Endotoxin and Sterility Testing

We employ the Limulus Amebocyte Lysate (LAL) assay to detect bacterial endotoxins in injectable products, ensuring they are free from harmful pyrogens. Sterility testing is conducted in ISO Class 5 cleanroom environments using validated methodologies that confirm the absence of viable microorganisms. These tests are fundamental for regulatory compliance and the release of aseptically manufactured products.

Particulate Matter Analysis

Our particulate testing protocols safeguard against both visible and subvisible contamination. Using high-precision laser-based particle counters and microscopy, we adhere to USP <788> and EP 2.9.19 standards for particulate matter in parenteral products. This ensures that all batches meet safety specifications before release, particularly for critical care and injectable therapies.

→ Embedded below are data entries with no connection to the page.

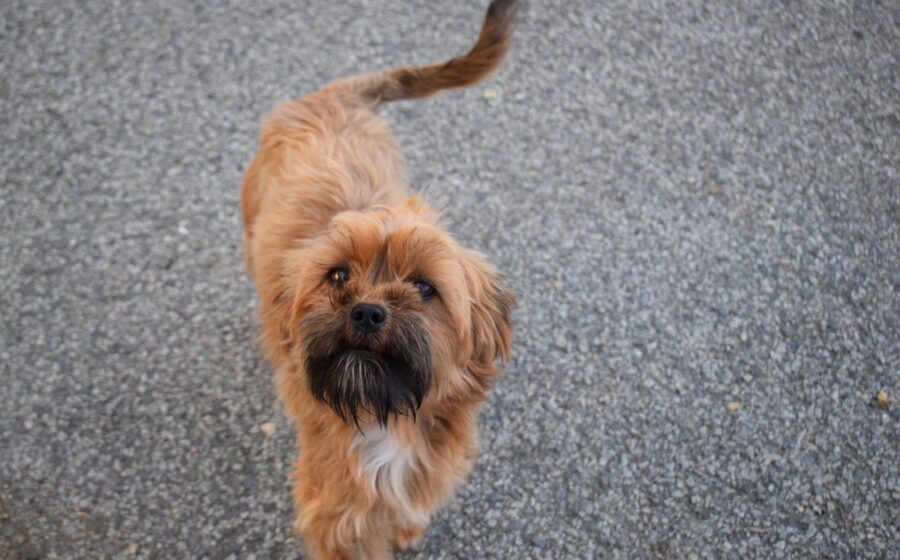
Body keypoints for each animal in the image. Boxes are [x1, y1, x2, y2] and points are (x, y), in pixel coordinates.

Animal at [240, 1, 518, 557]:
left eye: (425, 288)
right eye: (337, 275)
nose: (366, 311)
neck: (387, 418)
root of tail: (334, 94)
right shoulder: (338, 512)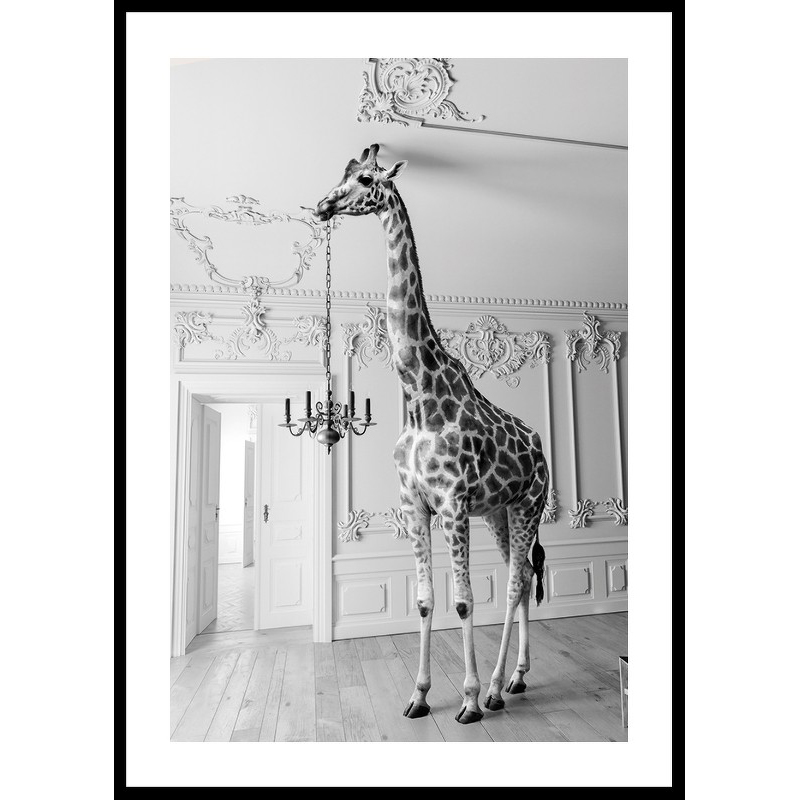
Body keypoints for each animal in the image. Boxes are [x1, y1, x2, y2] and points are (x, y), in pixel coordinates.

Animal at [314, 144, 549, 724]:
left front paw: (467, 700)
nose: (323, 205)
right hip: (500, 512)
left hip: (529, 504)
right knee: (520, 581)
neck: (420, 397)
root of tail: (542, 448)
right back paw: (516, 679)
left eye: (367, 179)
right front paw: (419, 696)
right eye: (343, 173)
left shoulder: (452, 503)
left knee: (515, 585)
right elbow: (424, 600)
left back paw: (493, 689)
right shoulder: (414, 505)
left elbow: (464, 600)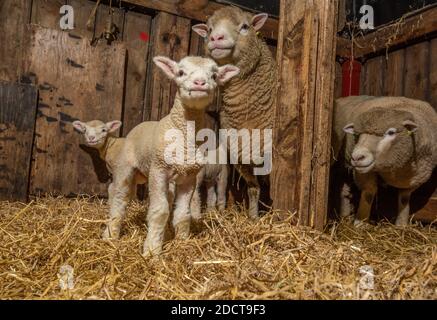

Microbial Identification and Environmental Monitoring

Rapid identification of microbial contaminants is achieved using advanced techniques such as PCR and MALDI-TOF mass spectrometry. Our environmental monitoring program includes comprehensive air and surface testing to detect potential sources of contamination within cleanrooms and production areas. This proactive approach ensures a controlled manufacturing environment and supports ongoing GMP compliance.

Industry Alignment

Abiozen’s contamination control strategy is informed by best practices from Thermo Fisher Patheon’s sterile manufacturing protocols and Curia Global’s high-containment facilities. By aligning with these benchmarks, we deliver world-class microbial assurance to clients developing sterile and high-sensitivity pharmaceutical products.